The Body Love Series: Moments of Gratefulness
“Little” moments of gratefulness or gratefuls as I like to call them, pop up in my day often. It’s amazing how many tasks and everyday occurrences bring a smile to my face now. I often go about my day walking around with a mischievous, goofy grin on my face. It tends to illicit intrigued looks from strangers. Their amusement further amuses me.
These “gratefuls” fill my cup when moments of frustration occur because my brain and body still aren’t properly connecting due to Gluten Ataxia and Hashimoto’s. For instance, I just took a gentle stretch class for the first time today and it is low stress and very simple, yet I couldn’t do several of the most basic moves. There are many instances in which my brain tries to tell a body part to do something…and the messaging doesn’t make it to that part. Today I stared at my hands and willed them to move a certain way and they wouldn’t. It is shocking to me when this occurs because as many times as it happens, it is surprising especially because the movement seems so simple. I used to get really frustrated but I take a step back now and think differently. Today, I was thrilled to be able bodied enough to even be in this class and was grateful for all the messaging that was getting through. The “can do” basket is more full now than the “can’t do” one. That really works for me.
Here are some of my gratefuls this week for what my body allows me to do…
- Clearing snow off my car – I used to moan about this…then it became next to impossible to do…and I found myself longing for the days when I had the opportunity to do it. It would be the most exhausting chore and I couldn’t even lift my arms to get a brush onto the roof. Actually just walking to my car in the snow was exhausting! I would sleep all day, or several days to recover from this simple task. Last year when I had more energy, I cleared off my car…and then almost every car in the parking lot! Although we haven’t had much snow this year, I have been clearing my car with a huge grin on my face yet again. Something everyone dreads and I can’t get enough of it!
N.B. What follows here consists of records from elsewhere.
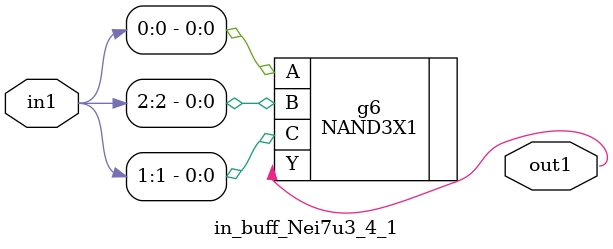
<source format=v>
`timescale 1ps / 1ps


module in_buff_Nei7u3_4_1(in1, out1);
  input [2:0] in1;
  output out1;
  wire [2:0] in1;
  wire out1;
  NAND3X1 g6(.A (in1[0]), .B (in1[2]), .C (in1[1]), .Y (out1));
endmodule



</source>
- Being able to carry my groceries – It’s such a simple task most of us do every week but it’s taken a long time to get feeling and dexterity back into my hands and then the strength to carry items with them. I can pile more items in each bag because I can get them from my grocery cart to my car without almost passing out. Hell, I even carry groceries down the street again! BOOM!
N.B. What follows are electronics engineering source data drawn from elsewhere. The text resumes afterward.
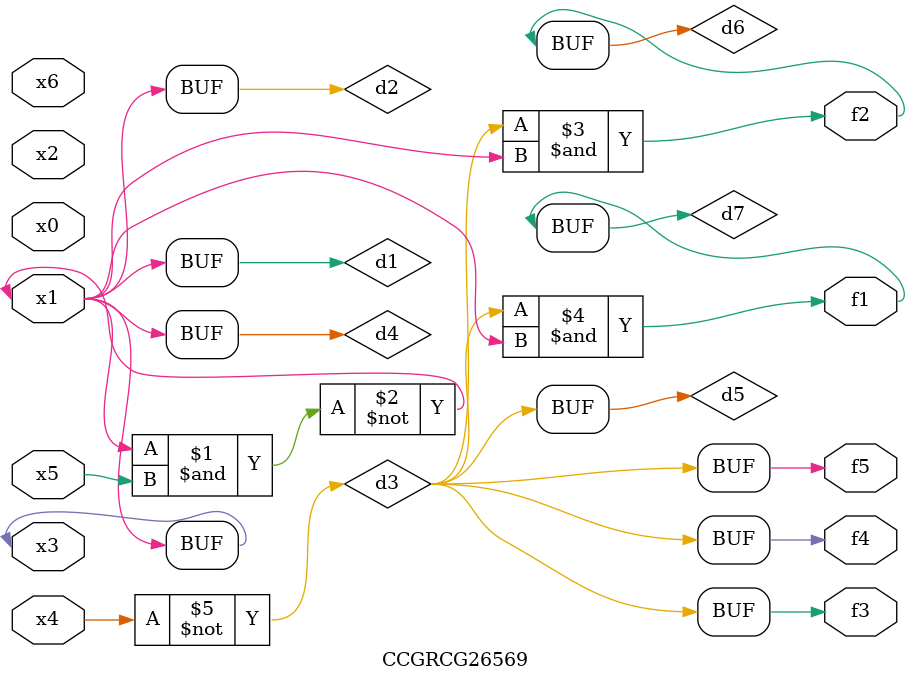
<source format=v>
module CCGRCG26569(
	input x0, x1, x2, x3, x4, x5, x6,
	output f1, f2, f3, f4, f5
);

	wire d1, d2, d3, d4, d5, d6, d7;

	buf (d1, x1, x3);
	nand (d2, x1, x5);
	not (d3, x4);
	buf (d4, d1, d2);
	buf (d5, d3);
	and (d6, d3, d4);
	and (d7, d3, d4);
	assign f1 = d7;
	assign f2 = d6;
	assign f3 = d5;
	assign f4 = d5;
	assign f5 = d5;
endmodule

</source>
- Geting lids off jars – I stopped buying certain foods because I didn’t have the strength to open them. (Nope,not even with that knife trick) Nothing like getting exhausted trying to make dinner. Gimme your jars – these hands are made of steel! (Insert happy jazz hands here)
- Walking down the street to do an errand – For a very long time I would have to stop to rest – sometimes 1-2 hours – on people’s lawns – before being able to walk a few minutes home. I became the rotating neighbourhood lawn ornament! I thank every part of my body daily for allowing me to move, go to the store, mail a letter. These tasks are all luxuries.
- Scooping up my nieces in huge hugs – They are growing like crazy but are still at the age where I can scoop them up into big bear hugs. Or have them dance on my feet. And I have the strength to do that again and it means everything.
So, if you are not happy with a particular body part, speak ill of it, curse it….think of all the actions it allows you to do. List off 5 regular, everyday tasks it allows you to do. And then I bet you can easily add many more. Doesn’t matter if it’s a little or a lot gushy, flabby, scarred, marked by time, bony, insert any other word here…. Thank your body and appreciate it. See it. Love it. It’s really quite amazing and gives you gratefuls every day.